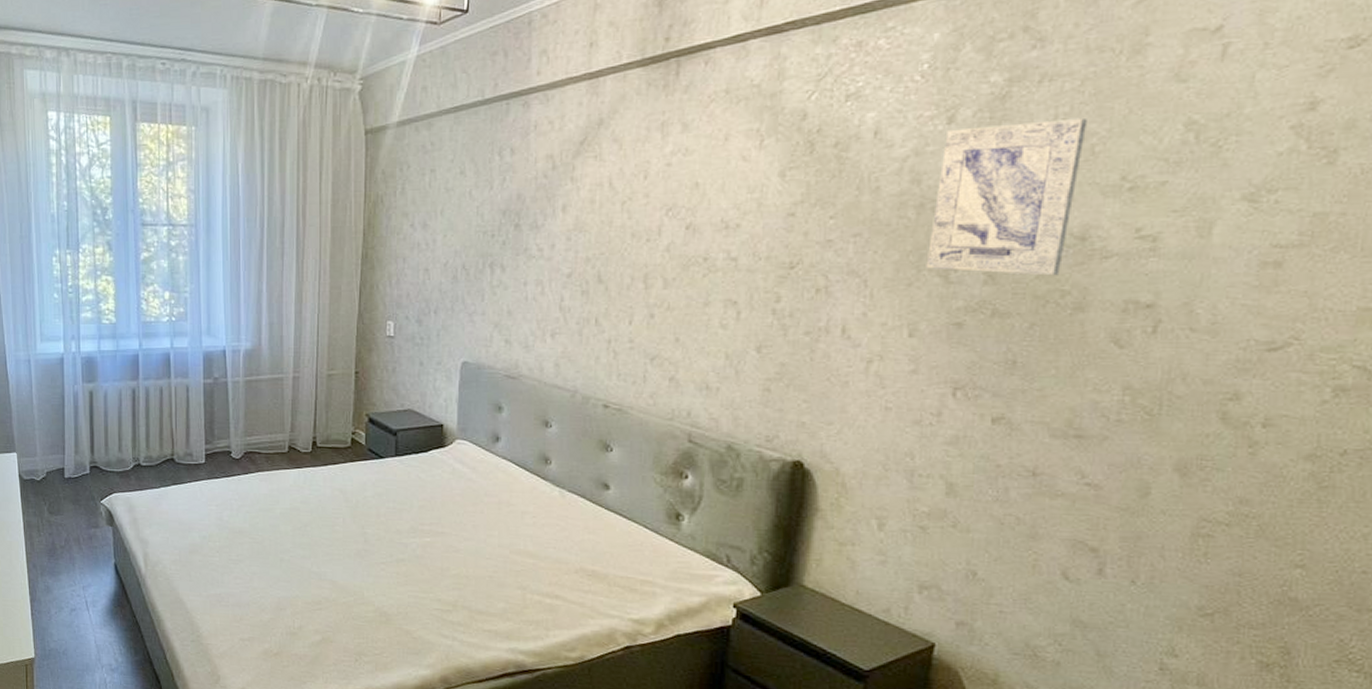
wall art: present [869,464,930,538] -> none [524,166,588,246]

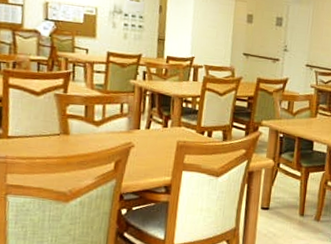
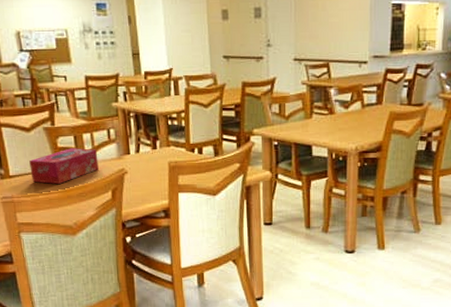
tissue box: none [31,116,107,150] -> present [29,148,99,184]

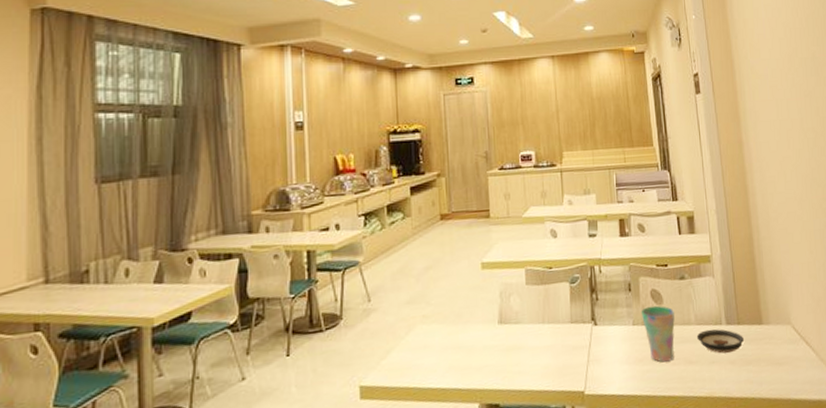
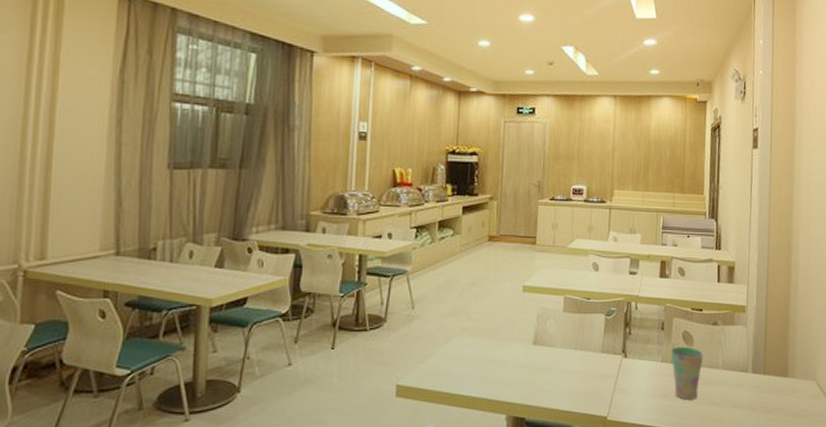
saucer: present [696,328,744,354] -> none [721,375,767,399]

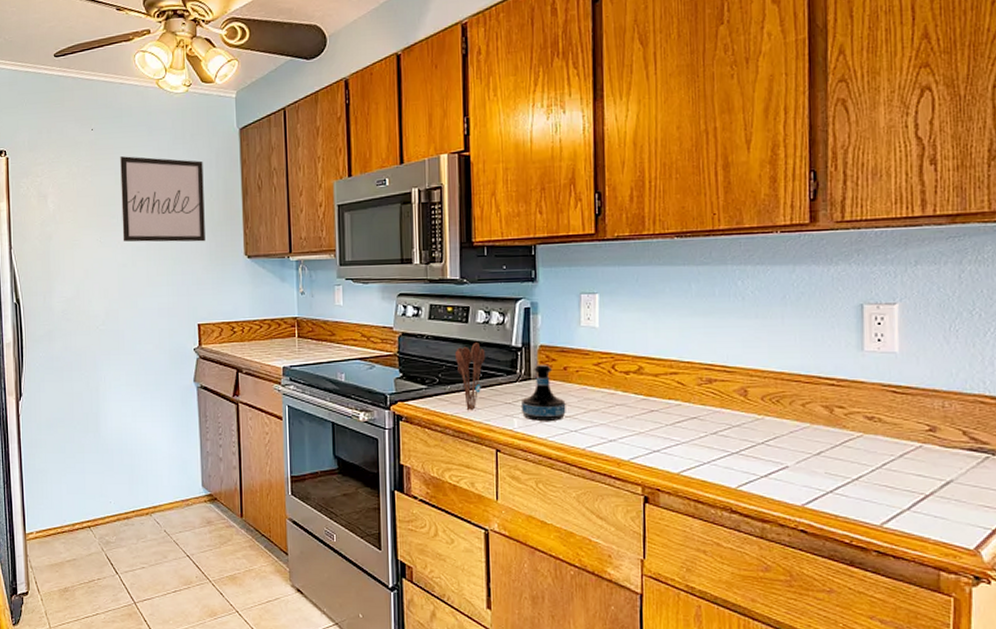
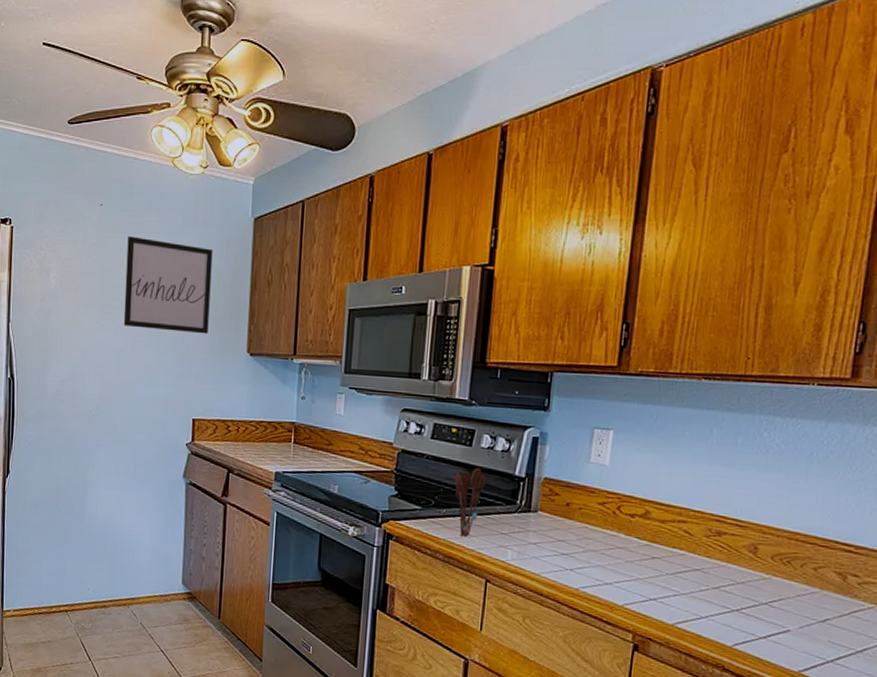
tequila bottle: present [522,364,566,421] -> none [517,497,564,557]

☆ ☆ ☆ ☆ ☆

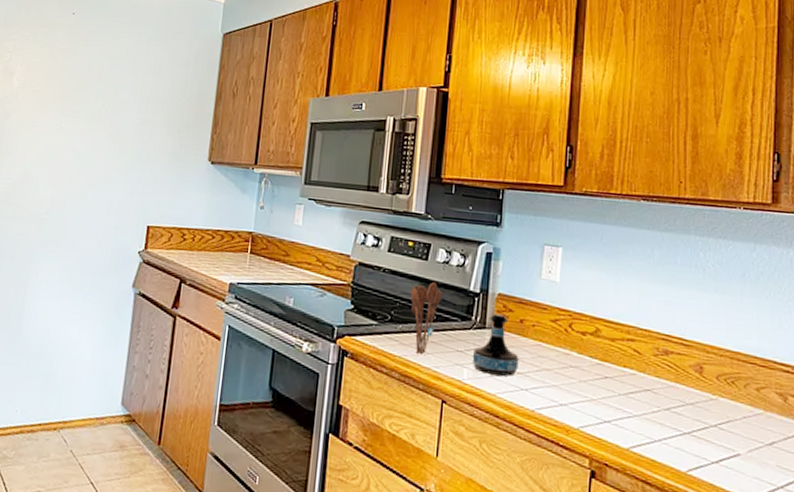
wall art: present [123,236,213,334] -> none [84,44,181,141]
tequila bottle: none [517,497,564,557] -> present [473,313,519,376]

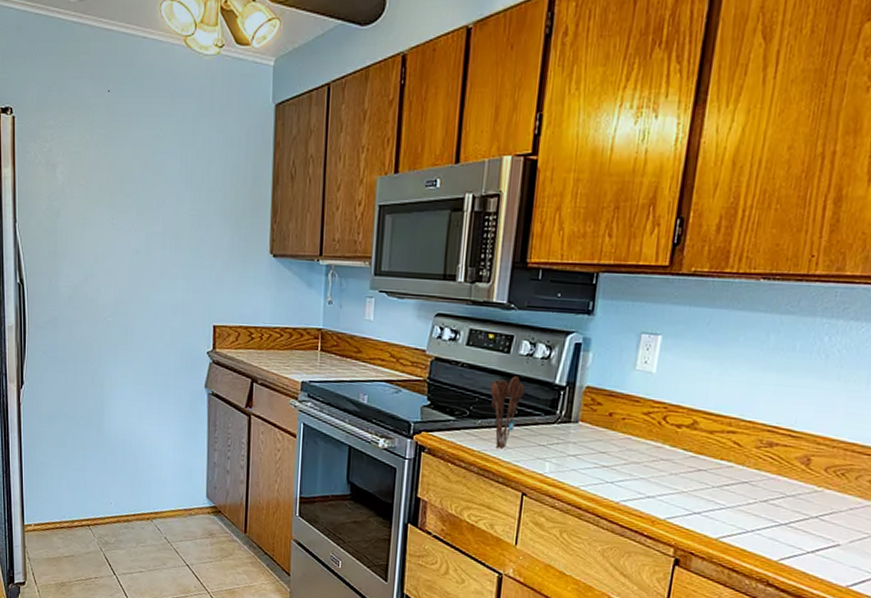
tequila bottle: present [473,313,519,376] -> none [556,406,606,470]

☆ ☆ ☆ ☆ ☆

### PROBLEM REQUIREMENTS:
Working from the records above, find how many lines contain the string "wall" and answer with the bare number.

### YOUR RESPONSE:
2